• WHAT YOU HAVE TO DO:
The result should be every line that contains the word "contro", taken from the material.

####

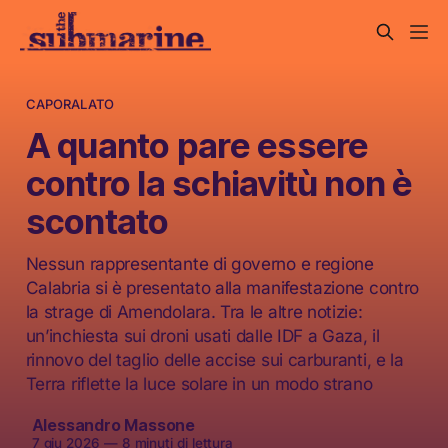
CAPORALATO
A quanto pare essere
contro la schiavitù non è
scontato
Nessun rappresentante di governo e regione
Calabria si è presentato alla manifestazione contro
la strage di Amendolara. Tra le altre notizie:
un’inchiesta sui droni usati dalle IDF a Gaza, il
rinnovo del taglio delle accise sui carburanti, e la
Terra riflette la luce solare in un modo strano
Alessandro Massone
7 giu 2026
—
8 minuti di lettura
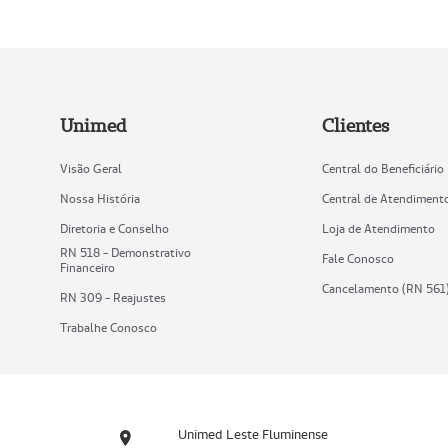
Unimed
Clientes
Visão Geral
Central do Beneficiário
Nossa História
Central de Atendiment
Diretoria e Conselho
Loja de Atendimento
RN 518 - Demonstrativo
Fale Conosco
Financeiro
Cancelamento (RN 561
RN 309 - Reajustes
Trabalhe Conosco
Unimed Leste Fluminense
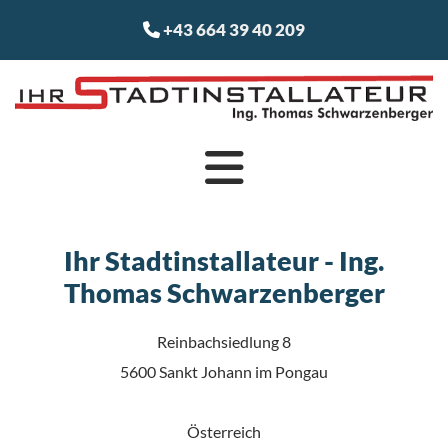
+43 664 39 40 209

Ihr Stadtinstallateur - Ing.
Thomas Schwarzenberger
Reinbachsiedlung 8
5600 Sankt Johann im Pongau
Österreich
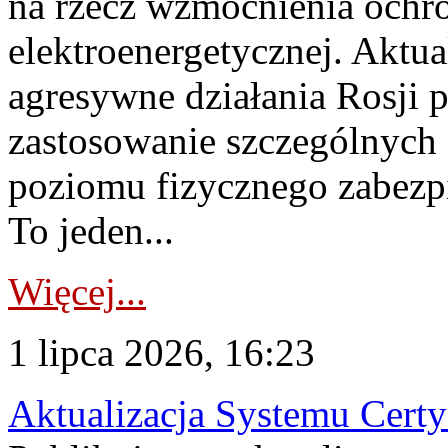
na rzecz wzmocnienia ochro
elektroenergetycznej. Aktua
agresywne działania Rosji 
zastosowanie szczególnych
poziomu fizycznego zabezpie
To jeden...
Więcej...
1 lipca 2026, 16:23
Aktualizacja Systemu Certy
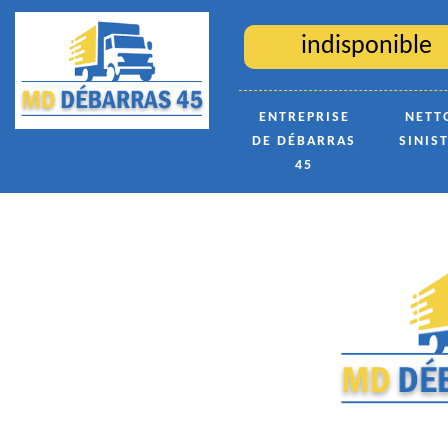
indisponible
ENTREPRISE
NETT
DE DÉBARRAS
SINIS
45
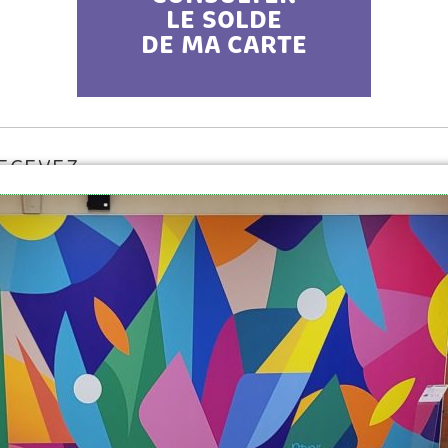
LE SOLDE
DE MA CARTE
RECEVEZ
SLETTER
1
49 commerces &
0
restaurants
dans
votre centre
commercial
S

####

• ANSWER SPACE:
contro la schiavitù non è
Calabria si è presentato alla manifestazione contro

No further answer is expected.